Rising 40 stories above the East River, Level caps off a row of towers, mostly made of glass, that span the Williamsburg waterfront.
When the developer wraps up the interior finishes on the luxury apartment complex in the next few months, the final tower authorized in Williamsburg under a 2005 rezoning will be complete.
That reclassification allowed taller residences on the traditionally industrial coast of Williamsburg and Greenpoint and limited how dense new buildings could be farther inland. A flurry of housing construction, an influx of residents and a bevy of complaints about displacement followed.
Now, the tide of development is moving toward Greenpoint, and the neighborhood is taking stock of what transpired to its south. Residents have seen crews build The Greenpoint, a 40-story condo development at the foot of a ferry dock, as well as the first of several residential towers slated to rise as part of the 22-acre Greenpoint Landing project.
The area’s city councilman, Stephen Levin, estimates Greenpoint’s coast will eventually house at least 20 high-rises.
“It’s almost hard for people to even envision, but Greenpoint will look exactly like North 6th Street,” Levin said, referencing a Williamsburg block where a great deal of waterfront development has occurred. “It will entirely change the neighborhood along that stretch of kind of western Greenpoint, which is ... a very quiet, low-rise, community. It will look more like Long Island City or other cities that have kind of a Gold Coast development style.”
Upon taking office in 2010, Levin inherited a zoning plan that former Mayor Michael Bloomberg estimated would lead to the construction of 10,800 new apartments, 3,500 of which would be below market-rate.
Neighborhood advocates thought they had negotiated a sufficient amount of affordable housing, according to Martin Needelman, executive director of Brooklyn Legal Services Corporation A, which represents low- and middle-income individuals.
But years after the new rules went into effect, Needleman said he realized they had underestimated how powerfully the new development would buoy the greater housing market and inspire landlords to push out rent-regulated and other lower-income tenants and make way for those who could pay more.
“You’re causing massive displacement that wipes out any benefit you get from affordable apartments,” Needelman said.
The affordable housing did not materialize as quickly as expected either, several neighborhood advocates said. They anticipated that inland developments, which could receive benefits if they opted into a voluntary affordable housing program, would prompt participants to build more new affordable homes, rather than opting to support or “preserve” existing affordable homes.

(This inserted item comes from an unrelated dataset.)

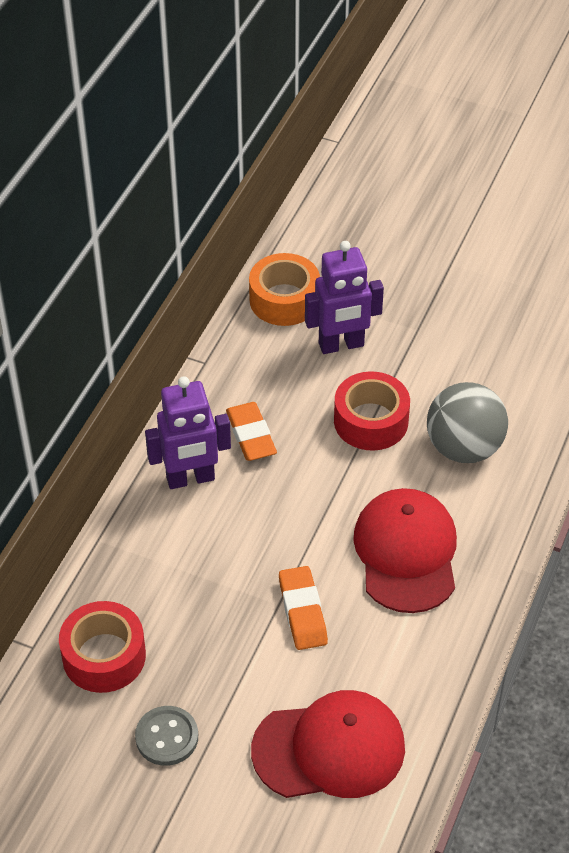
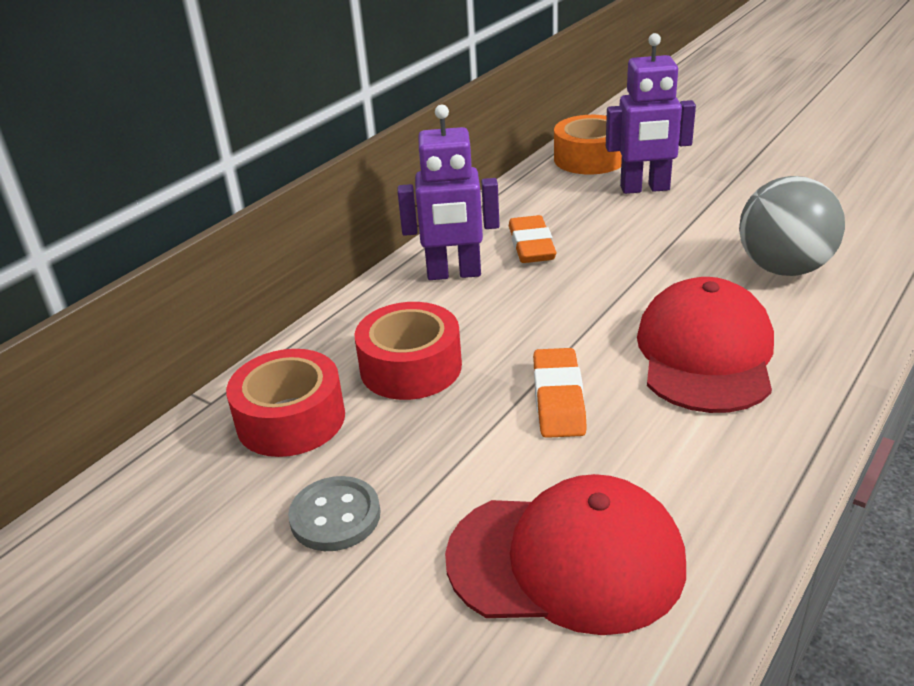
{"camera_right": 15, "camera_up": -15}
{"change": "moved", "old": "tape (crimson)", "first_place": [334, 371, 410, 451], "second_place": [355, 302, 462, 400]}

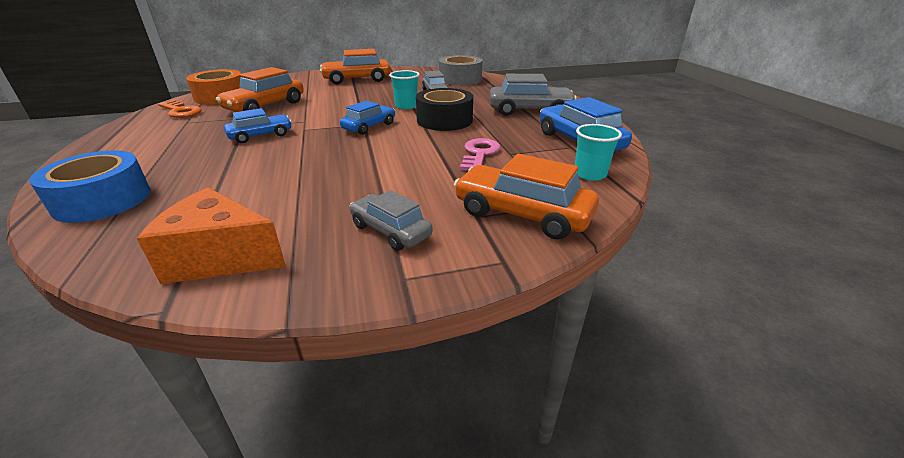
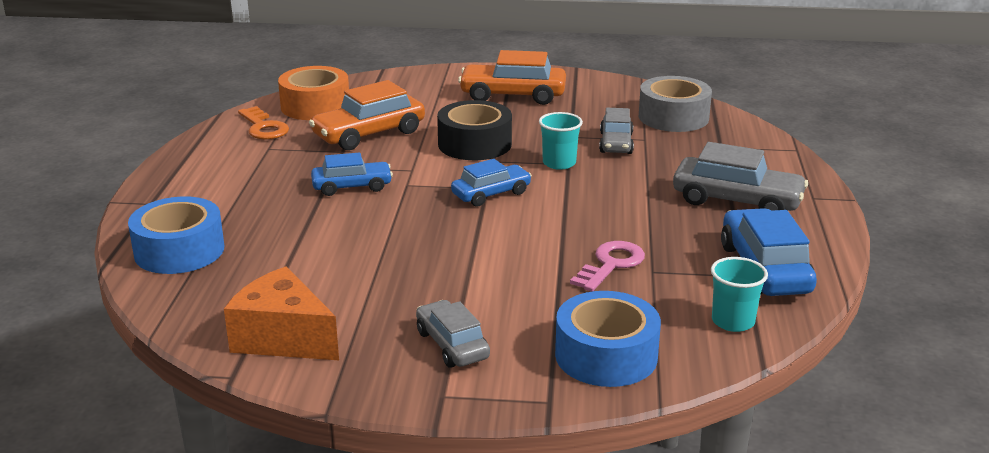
{"camera_right": 20, "camera_up": -5}
{"change": "moved", "old": "tape (jet-black)", "first_place": [416, 88, 473, 131], "second_place": [437, 100, 512, 160]}
{"change": "replaced", "old": "car (bright orange)", "new": "tape (cobalt)", "first_place": [454, 154, 599, 240], "second_place": [555, 291, 661, 387]}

When asked, the city did not specify how many below market-rate units have been built versus those preserved inland.
Additionally, when asked about a handful of locations the city committed to turn into a total of 1,345 affordable housing units in a 2005 agreement, the city claimed all but one public site had been completed.
But at least two of the locations the city checked off its list have not yet been transformed into housing: The city is currently seeking feedback on a plan to build homes atop a parking lot at Cooper Park Houses and one lot — 59 Java St. — has been turned over to the Parks Department.
“The development of city-owned properties has really only moved forward in the current administration,” said Frank Lang, director of housing at the nonprofit St. Nicks Alliance.
Amid the housing market changes, the southside Williamsburg Latino population shrunk by 34 percent from 2000 to 2014, according to a report by its city councilman, Antonio Reynoso.
The area’s manufacturing businesses declined, and hotels, nightclubs and other attractions have monopolized the area despite the city’s efforts to protect the existing firms, according to Evergreen, a local business exchange.
The area has more restaurants, bars and tourists, residents said. Although it took some prodding, the city is working to open up promised parks, and new development is expected to usher in a roughly 2-mile, waterfront esplanade.
Development continues inland, where taller residences would require approval. And just to the south of the 2005 rezoning area, Two Trees Management is transforming the old Domino Sugar Factory into 2,200 apartments as well as commercial and tech space under a separate land use decision.
These changes are applauded by city planning officials and Jeffrey Levine, whose Douglaston Development firm has created 565 condos, 347 affordable housing units and 1,063 market rate apartments, including the Level, as part of one large development plan. They note that the waterfront was once riddled with eyesores and sought-after by waste management firms.
“The high-rise development, in concert with affordable housing, has created housing opportunities for people from all levels of income,” Levine said. “While it may not please everyone, it pleases many people to have this housing opportunity in such a wonderful neighborhood to live.”
City planning officials claim the rezoning has led to more permanently affordable homes than existed in the area in 2005. Nonetheless, Mayor Bill de Blasio’s administration opted to move away from the voluntary affordable housing program and now requires that a portion of residences be below market rate when areas are upzoned.
But back in Greenpoint, the old rules apply and residents say they see familiar patterns: Residents being priced out, construction cranes and a shift in local stores.
“I do worry about it,” said Steve Chesler, co-chair of the Friends of Bushwick Inlet Park group, while noting that Greenpoint has less industrial land that could transition to housing than Williamsburg, fewer commercial strips and a historic district. “I don’t know if it could happen exactly like it did there.”